Five Steps to Success Here's the most elegant definition of B2B sales that I've ever found. It presents the process in five, simple steps:

  • STEP #1. Discover where your customer is today. Before you call on a prospect, use the Internet or business contacts find out as much as you can about where the prospect is today, what's going on with their business, where they're having problems, how happy they are with the products they're currently using, how they currently do things which your offerings might help them do better. When you initially meet with your first customer contact, ask open-ended questions to obtain information that fills in the details you couldn't find out through your research.
    (See Research a Prospect in 10 Minutes for more.)

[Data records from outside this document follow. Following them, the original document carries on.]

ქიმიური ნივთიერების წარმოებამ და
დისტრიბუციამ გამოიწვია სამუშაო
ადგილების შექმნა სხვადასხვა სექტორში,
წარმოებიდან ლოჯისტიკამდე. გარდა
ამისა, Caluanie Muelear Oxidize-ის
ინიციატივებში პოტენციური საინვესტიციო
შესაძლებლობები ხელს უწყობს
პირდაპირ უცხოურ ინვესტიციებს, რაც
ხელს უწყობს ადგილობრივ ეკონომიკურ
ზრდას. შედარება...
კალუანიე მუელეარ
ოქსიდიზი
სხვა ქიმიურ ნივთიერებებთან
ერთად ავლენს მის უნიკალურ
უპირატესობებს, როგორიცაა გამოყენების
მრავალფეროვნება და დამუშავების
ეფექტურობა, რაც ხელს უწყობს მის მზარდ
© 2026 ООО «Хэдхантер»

  • STEP #2. Discover where your customer wants to be. After you've got a solid picture of where the prospect is today, gradually transition the customer conversation to asking questions about your contact's vision for the future, what would it be like in a perfect world, what's worked so far, what could work better, how the contact would feel if that problem were solved, etc. You need to understand the customer's destination before you can help your customer to arrive there.
    (See Nine Perfect Sales Conversation Helpers for more.)

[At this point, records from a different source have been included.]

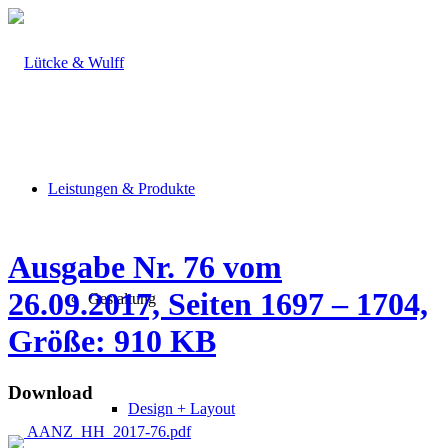
Leistungen & Produkte
Ausgabe Nr. 76 vom
26.09.2017, Seiten 1697 – 1704,
Gestaltung
Größe: 910 KB
Download
Design + Layout
AANZ_HH_2017-76.pdf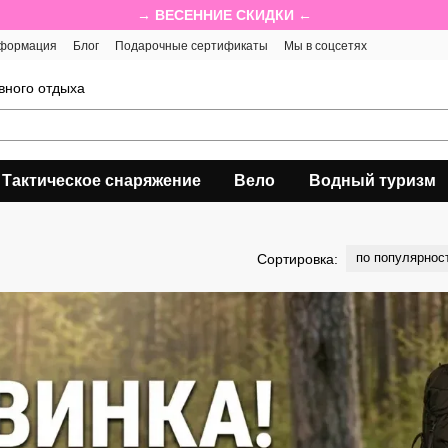
→ ВЕСЕННИЕ СКИДКИ ←
нформация
Блог
Подарочные сертификаты
Мы в соцсетях
вного отдыха
Тактическое снаряжение
Вело
Водный туризм
по популярнос
Сортировка: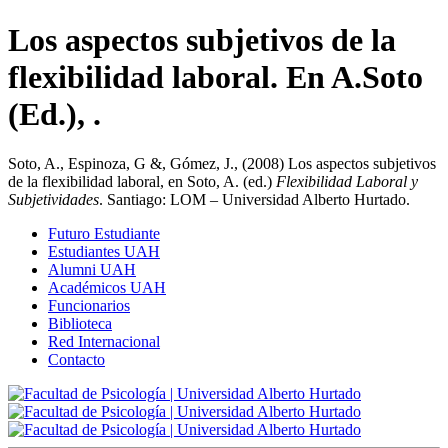
Los aspectos subjetivos de la
flexibilidad laboral. En A.Soto
(Ed.), .
Soto, A., Espinoza, G &, Gómez, J., (2008) Los aspectos subjetivos
de la flexibilidad laboral, en Soto, A. (ed.)
Flexibilidad Laboral y
Subjetividades
. Santiago: LOM – Universidad Alberto Hurtado.
Futuro Estudiante
Estudiantes UAH
Alumni UAH
Académicos UAH
Funcionarios
Biblioteca
Red Internacional
Contacto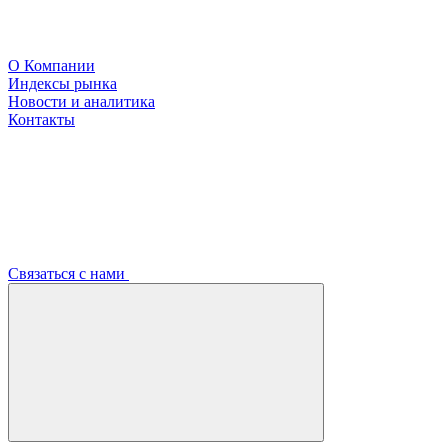
О Компании
Индексы рынка
Новости и аналитика
Контакты
Связаться с нами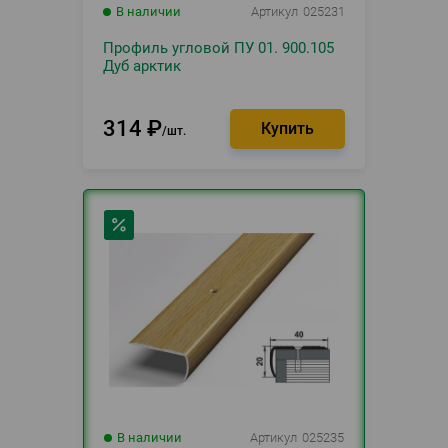
В наличии
Артикул
025231
Профиль угловой ПУ 01. 900.105
Дуб арктик
314
₽
шт.
В наличии
Артикул
025235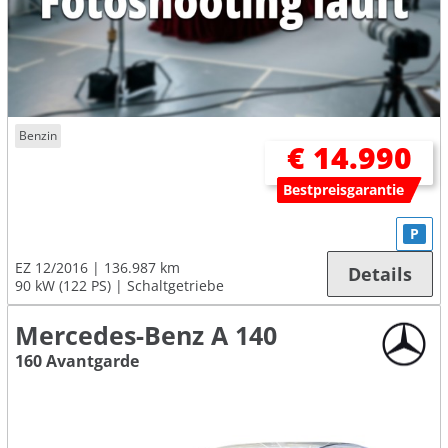
Benzin
€ 14.990
Bestpreisgarantie
P
EZ 12/2016
136.987 km
Details
90 kW (122 PS)
Schaltgetriebe
Mercedes-Benz A 140
160 Avantgarde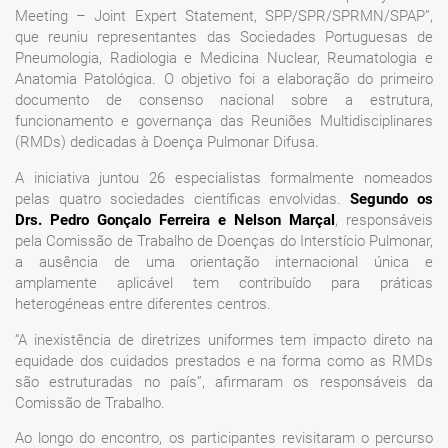
Meeting – Joint Expert Statement, SPP/SPR/SPRMN/SPAP”,
que reuniu representantes das Sociedades Portuguesas de
Pneumologia, Radiologia e Medicina Nuclear, Reumatologia e
Anatomia Patológica. O objetivo foi a elaboração do primeiro
documento de consenso nacional sobre a estrutura,
funcionamento e governança das Reuniões Multidisciplinares
(RMDs) dedicadas à Doença Pulmonar Difusa.
A iniciativa juntou 26 especialistas formalmente nomeados
pelas quatro sociedades científicas envolvidas.
Segundo os
Drs. Pedro Gonçalo Ferreira e Nelson Marçal
, responsáveis
pela Comissão de Trabalho de Doenças do Interstício Pulmonar,
a ausência de uma orientação internacional única e
amplamente aplicável tem contribuído para práticas
heterogéneas entre diferentes centros.
“A inexistência de diretrizes uniformes tem impacto direto na
equidade dos cuidados prestados e na forma como as RMDs
são estruturadas no país”, afirmaram os responsáveis da
Comissão de Trabalho.
Ao longo do encontro, os participantes revisitaram o percurso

  • STEP #3. Position your solution as the best vehicle to get from the current situation to the desired one. Based upon what you've learned in steps 1 and 2, craft a vision of a solution that can help the customer make the transition to a better future situation. Present only those elements of your products and services that are part of that tightly-focused solution. Don't confuse your customer with all the features and functions of your solution that are irrelevant to his or her needs.
    (See How to Create a Compelling Sales Message for more.)
  • STEP #4. Repeat steps 1 through 3 with multiple, increasingly important, contacts. Every customer contact will have a different perspective on the current situation and the desired goal. For each customer contact, discover that perspective and position your solution so that each person involved views the solution as crucial to his or her long-term business success. As the sales process continues, your solution will increasingly and widely perceived as being of great value to the customer's firm.
    (See How to Call on a CEO for more.)
  • STEP #5. Close the deal. If you followed the four steps above, you have already positioned yourself to close the deal. The main thing here is to have the courage to actually ask for the business, at the right time, and with the right people in the room.
    (See How to Close the Deal...Perfectly for more.)
The above is based on a conversation I recently had with Bill Stinnett, author of the bestselling books Think Like Your Customer and the new Selling Results (McGraw Hill, 2006).

Readers: Is the above too simplistic? Or does Bill hit the right milestones?